# Exercise
Write out every line of the entries below word for word, leaving out the pictures.

# Material provided
=======

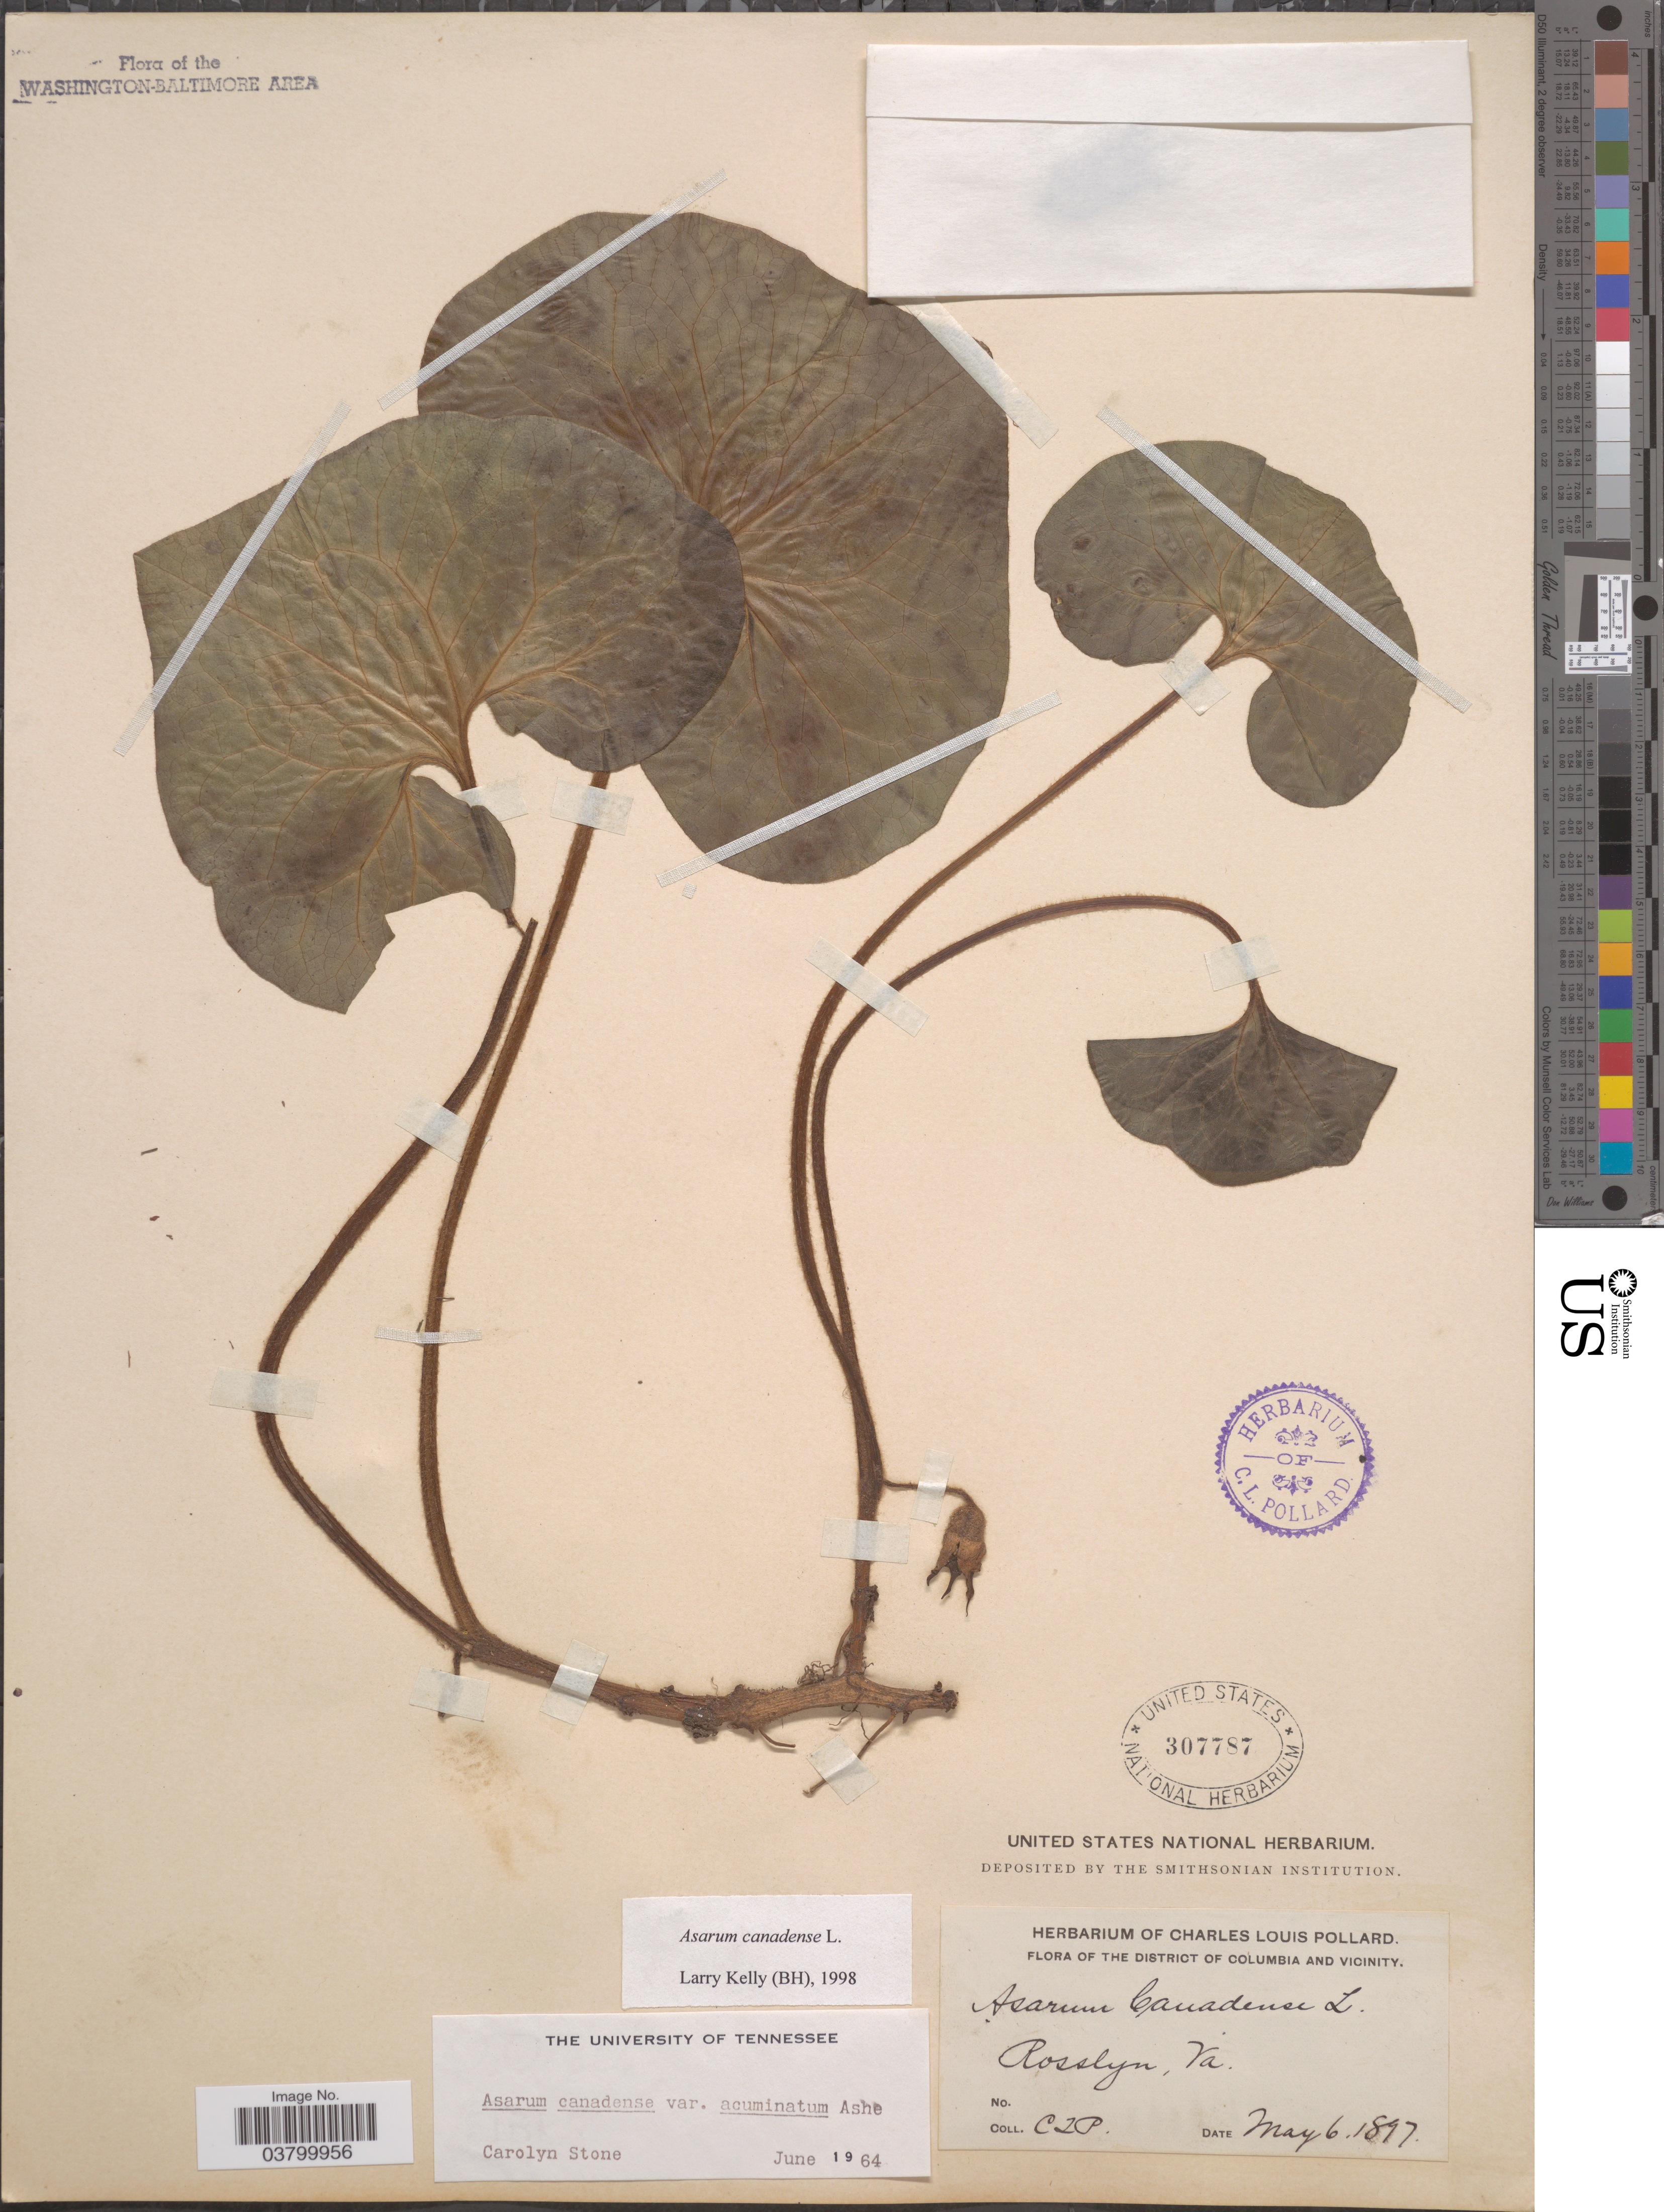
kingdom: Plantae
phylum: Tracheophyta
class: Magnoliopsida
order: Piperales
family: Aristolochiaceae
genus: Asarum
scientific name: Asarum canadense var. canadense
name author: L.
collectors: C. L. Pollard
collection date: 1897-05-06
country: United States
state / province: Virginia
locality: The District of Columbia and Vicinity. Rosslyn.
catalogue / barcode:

=======

# Worked solution
kingdom: Plantae
phylum: Tracheophyta
class: Magnoliopsida
order: Piperales
family: Aristolochiaceae
genus: Asarum
scientific name: Asarum canadense var. canadense
name author: L.
collectors: C. L. Pollard
collection date: 1897-05-06
country: United States
state / province: Virginia
locality: The District of Columbia and Vicinity. Rosslyn.
catalogue / barcode:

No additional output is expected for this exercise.